In addition to myriad political entities and nonprofits, the Koch brothers’ network — or the “Kochtopus” — also comprises Koch-funded education initiatives designed to impart their extreme libertarian views on our nation’s young people. These initiatives — like Youth Entrepreneurs — wield influence in our schools the same way the Kochs do politically: by buying it. Standard operating procedure among the Kochtopus’ tentacles, but as a new report from Huffington Post highlights, it’s especially craven when you consider the Kochs’ open hostility toward public education, and the drastic education funding cuts that some of their favorite elected officials have presided over in North Carolina, Kansas and Wisconsin.
Huffington Post digs into the machinations of the Bill of Rights Institute (BRI), an organization that has received millions in funding from the Koch organizations that came together to launch BRI in 1999, including the Charles Koch Foundation and the Fred and Mary Koch Foundation. A senior vice president at Koch Industries sits on BRI’s board. These are BRI’s explicit ties to the Koch network, but implicit, self-serving Koch philosophies abound in the free materials that the group provides to teachers and students on topics surrounding the Constitution. According to the report, BRI “cherry-picks the Constitution, history, and current events to hammer home its libertarian message that the owners of private property should be free to manage their wealth as they see fit.” Sounds eerily like the billionaire Kochs’ opposition to the wealthy paying their fair share in taxes, just remixed for social studies class. Other lowlights from the BRI’s materials include its support for “Stand Your Ground” legislation proliferated by the corporate-backed American Legislative Exchange Council (ALEC), and the teachings’ utter lack of references to climate change, natch.
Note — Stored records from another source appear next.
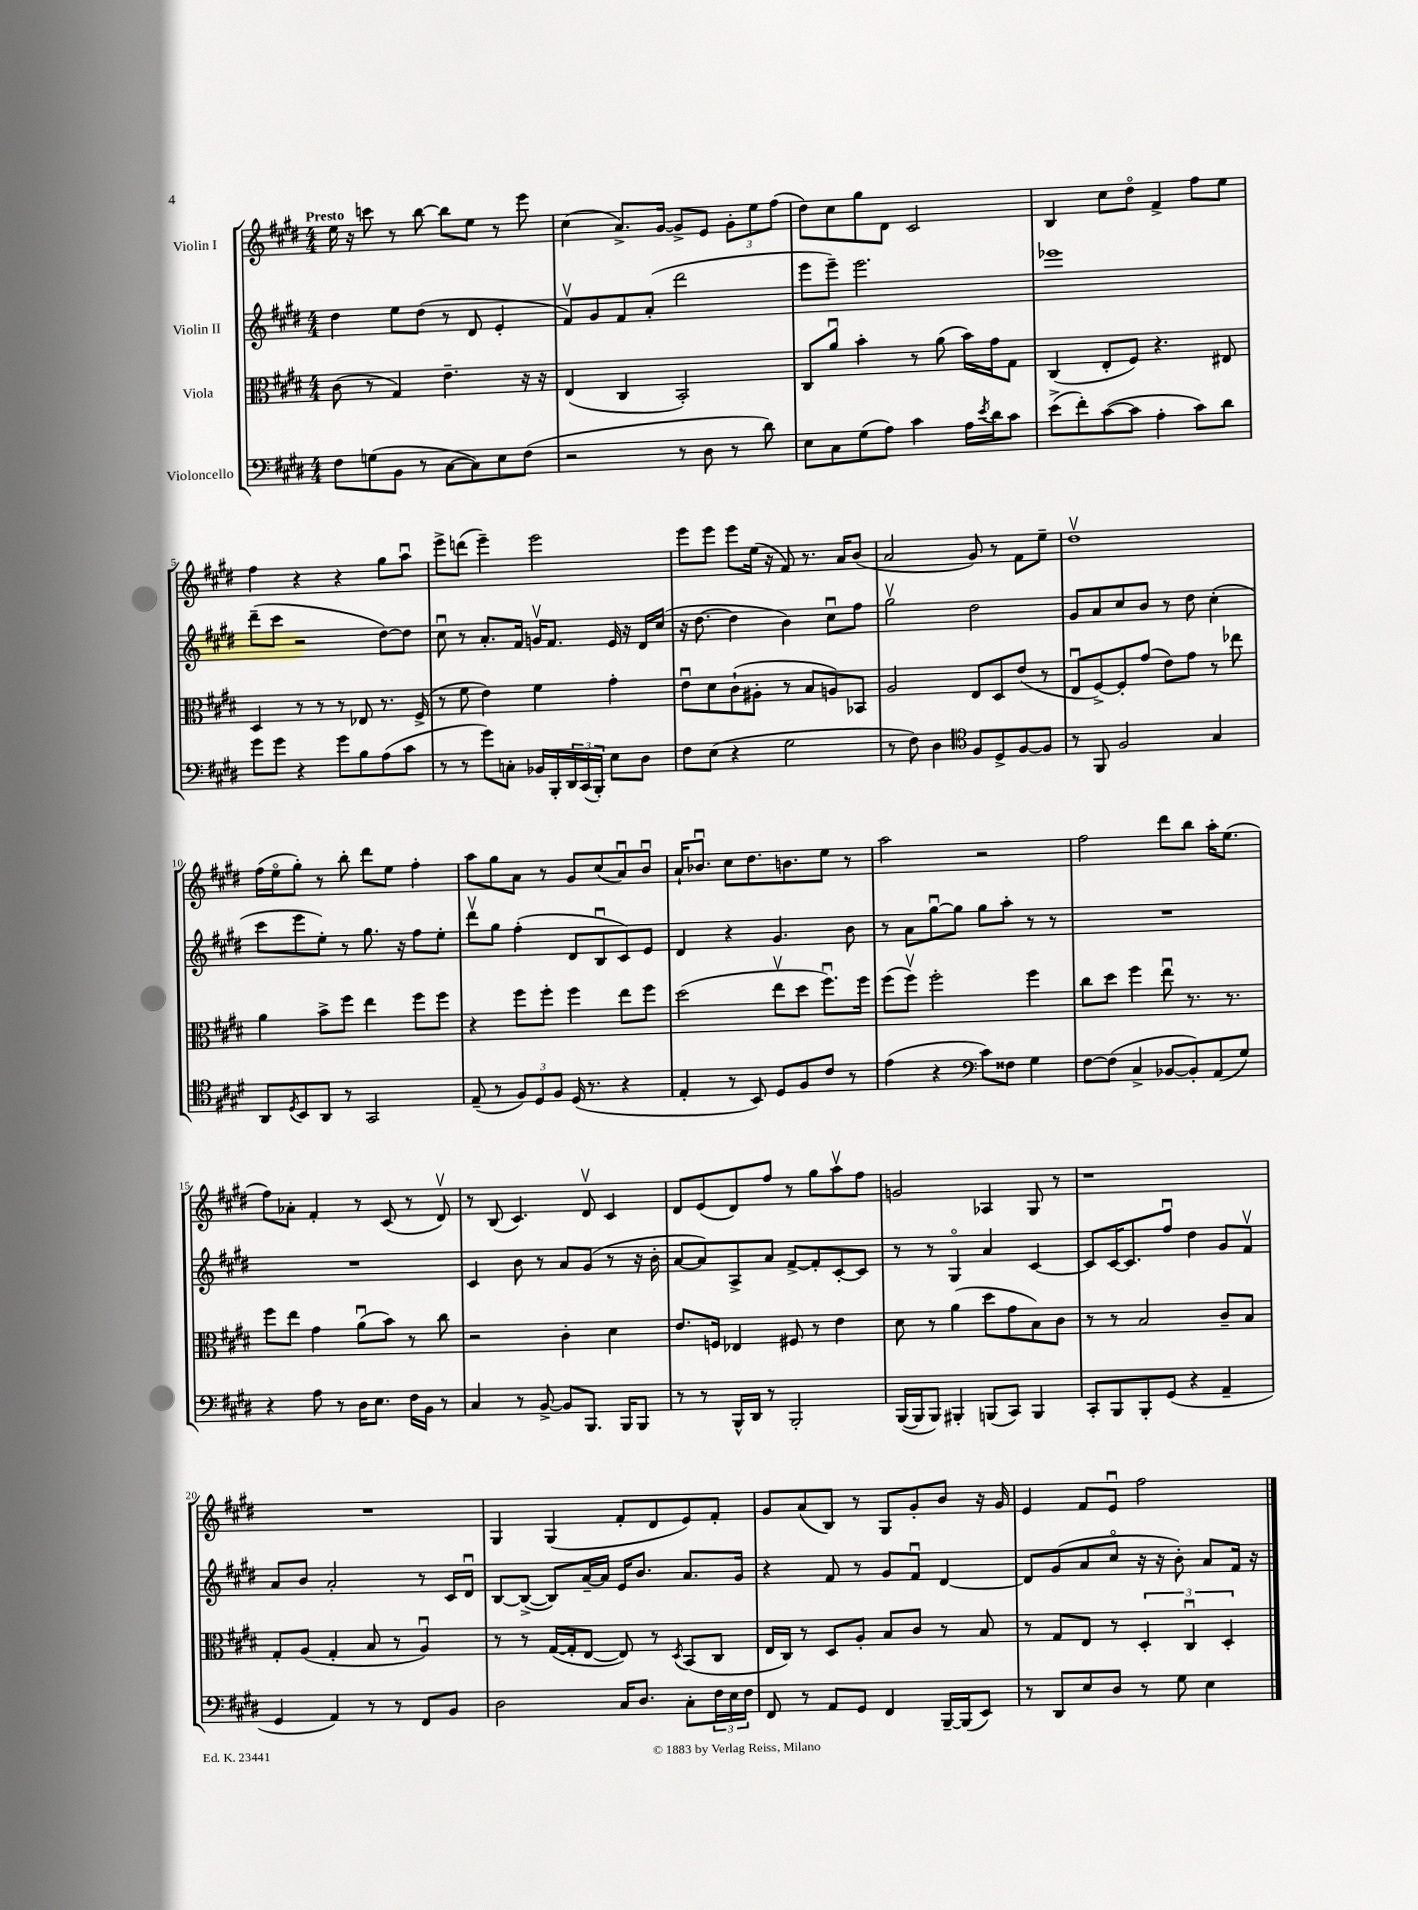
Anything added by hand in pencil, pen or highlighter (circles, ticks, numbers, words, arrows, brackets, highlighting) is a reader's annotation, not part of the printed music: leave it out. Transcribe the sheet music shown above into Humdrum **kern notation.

**kern	**kern	**kern	**kern
*staff4	*staff3	*staff2	*staff1
*clefF4	*clefC3	*clefG2	*clefG2
*k[f#c#g#d#]	*k[f#c#g#d#]	*k[f#c#g#d#]	*k[f#c#g#d#]
*M4/4	*M4/4	*M4/4	*M4/4
8F#	(8c#	4dd#	16ee
.	.	.	16r
(8G	8r	.	8ccc
8BB	4G#)	8ee	8r
8r	.	(8dd#	[8bb
[8C#	4.e~	8r	8bb]
8C#])	.	8d#	8ee
8E	.	4e'	8r
(8F#	16r	.	8eee
.	16r	.	.
=	=	=	=
2r	(4E	8f#v)	(4cc#
.	.	8g#	.
.	4C#	8f#	8.a^)
.	.	(8a'	.
.	.	.	[16g#
8r	2BB')	2ddd#	8g#^]
8D#	.	.	8e
8r	.	.	12g#'
.	.	.	12ee
8d#)	.	.	.
.	.	.	(12ff#
=	=	=	=
8E	8C#	8eee	8dd#)
8C#	8au	8eee~)	8cc#
(8G#	4b'	2.eee	8gg#
8A)	.	.	8d#
4c#	8r	.	2c#
.	(8a	.	.
16A	16b)	.	.
8qe	.	.	.
16d#	16g#	.	.
8c#	8G#	.	.
=	=	=	=
(8e^	(4C#	1eee-	4B
8f#')	.	.	.
([8c#	8E'	.	8cc#
8c#]	8F#)	.	8dd#o
4A'	4.r	.	4f#^
8c#)	.	.	8ff#
8d#	8E#	.	8ee
=	=	=	=
8g#	4D#	(8ddd#~	4ff#
8g#	.	8ccc#	.
4r	8r	2r	4r
.	8r	.	.
8g#	8r	.	4r
8B	8E-	.	.
(8A	8.r	[8dd#)	8gg#
8c#	.	8dd#]	8aau
.	(16F#^	.	.
=	=	=	=
8r	8r	8cc#u	8eee^
8r	8f#	8r	(8ddd
8g#)	4e)	8.a'	4eee~)
8C'	.	.	.
.	.	16f#	.
16BB-	4f#	16gv	2eee
16BBB'	.	8.f#	.
24DD#	.	.	.
(24CC#	.	.	.
24BBB')	.	.	.
8E	4g#'	16e	.
.	.	16r	.
8D#	.	16d#	.
.	.	(16cc#	.
=	=	=	=
8F#	8eu	16r	8eee
.	.	[8.dd#	.
(8E	8d#	.	8eee
4r	(8c#`	4dd#]	8eee
.	8A#'	.	(16ee
.	.	.	16r
2G#	8r	4b)	8f#)
.	8B	.	8.r
.	8A)	8cc#u	.
.	.	.	16a
.	8BB-	8ff#	(8b
=	=	=	=
8r	2A	2gg#v	2a
8F#)	.	.	.
4D#	.	.	.
*clefC4	*	*	*
8F#	8E	2dd#	8g#)
8D#^	8D#	.	8r
[8F#	(8e	.	8f#
8F#]	8r	.	8ee~
=	=	=	=
8r	8Eu	8g#	1dd#v
8FF#	[8F#^)	8a	.
2F#	8F#']	8cc#	.
.	(8g#	8b	.
.	8e)	8r	.
.	8g#	8dd#	.
4G#	8r	(4cc#'	.
.	8ee-	.	.
=	=	=	=
8AA	4a	8ccc#	(16ff#
.	.	.	16eeo
8qD#	.	.	.
8BB	.	8eee	8gg#')
8AA	8b^	8ee')	8r
8r	8ff#	8r	8bb'
2GG#	4ee	8.gg#	8ddd#
.	.	.	8ee
.	.	16r	.
.	8ff#	8ff#	4ff#'
.	8ff#	8ee'	.
=	=	=	=
(8E~	4r	8ddd#v	8aa
8r	.	8gg#	8gg#
12F#)	8ff#	(4ff#'	8a
12D#	.	.	.
.	8ff#'	.	8r
12F#	.	.	.
(16D#	4ff#	8d#	8g#
8.r	.	.	.
.	.	8Bu	(8cc#
4r	8ee	8c#)	8au)
.	8ff#	8e	8bu
=	=	=	=
4E'	(2dd#	4d#	16a`
.	.	.	8.b-u
8r	.	4r	8cc#
8BB)	.	.	8.dd#
8D#	8eev	4.g#	.
.	.	.	8.b
8F#	8dd#	.	.
8c#	8.ff#u)	.	8ee
8r	.	8b	8r
.	16ff#	.	.
=	=	=	=
(4e	(8ff#	8r	2aa
.	8ff#v)	8a	.
4r	2ff#'	[8gg#u	.
.	.	8gg#]	.
*clefF4	*	*	*
8c#)	.	8gg#	2r
8F##	.	8aa'	.
4G#	4ff#	8r	.
.	.	8r	.
=	=	=	=
[8F#	8cc#	1r	2ff#
(8F#]	8dd#	.	.
4C#^	4ff#	.	.
[8BB-	8eeu	.	8ddd#
8BB-'])	8.r	.	8bb
(8AA	.	.	16aa'
.	8.r	.	(8.ee
8G#)	.	.	.
=	=	=	=
4r	8ff#	1r	8ff#)
.	8ee	.	8a-'
8A	4g#	.	4f#'
8r	.	.	.
16D#	(8au	.	8r
8.E	.	.	.
.	8b)	.	(8c#
16F#	8r	.	8r
16BB	.	.	.
8r	8cc#	.	8d#v)
=	=	=	=
4C#	2r	4c#	8r
.	.	.	(8B
8r	.	8b	4.c#)
[8BB^	.	8r	.
8BB]	4c#'	8a	.
8.BBB	.	(8g#	8d#v
.	4d#	8r	4c#
16BBB	.	.	.
8BBB	.	16r	.
.	.	16b'	.
=	=	=	=
8r	8.e	[8a	8d#
8r	.	8a])	(8e
.	16F	.	.
16BBB^^	4E-	8A^	8d#)
16DD#	.	.	.
8r	.	8a	8ff#
2BBB'	8F#	[8f#^	8r
.	8r	8f#']	8gg#
.	4e	[8c#'	8aav
.	.	8c#]	8ff#
=	=	=	=
([16BBB	8d#	8r	2g
16BBB]	.	.	.
8BBB)	8r	8r	.
4BBB#'	(4a	4G#o	.
(8BBB	8dd#	4a	4A-
8CC#)	8g#	.	.
4BBB	8B)	[4c#	8G#
.	8c#	.	8r
=	=	=	=
8CC#'	8r	8c#]	1r
8BBB	8r	[16c#	.
.	.	8.c#]	.
8BBB'	2B	.	.
(8GG#	.	8ff#u	.
4r	.	4dd#	.
4AA~	8c#~	8g#	.
.	8B	8f#v	.
=	=	=	=
4GG#	8G#'	8a	1r
.	(8A	8b	.
4AA)	4G#'	2a'	.
8r	8B	.	.
8r	8r	.	.
8FF#	4Au)	8r	.
8BB	.	16c#	.
.	.	16d#u	.
=	=	=	=
2D#	8r	[8B	4G#
.	8r	(8B^_	.
.	([16G#	8B])	(4G#
.	16G#']	.	.
.	[8E	[16a~	.
.	.	16a]	.
16C#	8E])	16e	8f#'
8.D#	.	8.b	.
.	8r	.	8d#
.	8qD#	.	.
8C#'	(8BB	8.a	8e)
24F#	8C#	.	8f#'
24E	.	.	.
.	.	16g#	.
24F#	.	.	.
=	=	=	=
8FF#	16E	4r	8g#
.	16C#)	.	.
8r	8r	.	(8a
8AA	8D#	8f#	8B)
8GG#	8A'	8r	8r
4FF#	8B	8g#	8G#
.	8c#	8f#u	8g#'
[16BBB~	8r	[4d#	8b
(16BBB]	.	.	.
8EE)	8B	.	16r
.	.	.	16g#
=	=	=	=
8r	8r	8d#]	4e
8DD#	8G#	(8g#	.
8E	8E	8a	8f#
8D#	8r	8cc#o	8eu
8r	6D#'	16r	2ff#
.	.	16r	.
8G#	.	8b')	.
.	6C#u	.	.
4E	.	8a	.
.	6D#'	.	.
.	.	16f#	.
.	.	16r	.
==	==	==	==
*-	*-	*-	*-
Another HuffPo report on Youth Entrepreneurs earlier this year deemed the group’s efforts as being part and parcel with the “Kochs’ slow creep into America’s schools.” As the piece on BRI notes, the infiltration is even more bizarre when taken with the rest of the Koch legacy on education, which dates back to David Koch’s insistence in 1980 that the Department of Education be abolished and with it, all federal funding for education. In the decades since, the Kochs have backed Republicans like Scott Walker, who slashed education funding in Wisconsin, a move that would naturally lead cash-strapped schools, students and teachers to lean on the free resources and funding opportunities Koch groups like BRI and YE proliferate.
Deprive schools of resources, then ply them with free materials that espouse your self-serving worldview — it’s a vicious circle that only promises to worsen as bought-and-paid-for Republicans usher in the Kochs’ anti-public education agenda.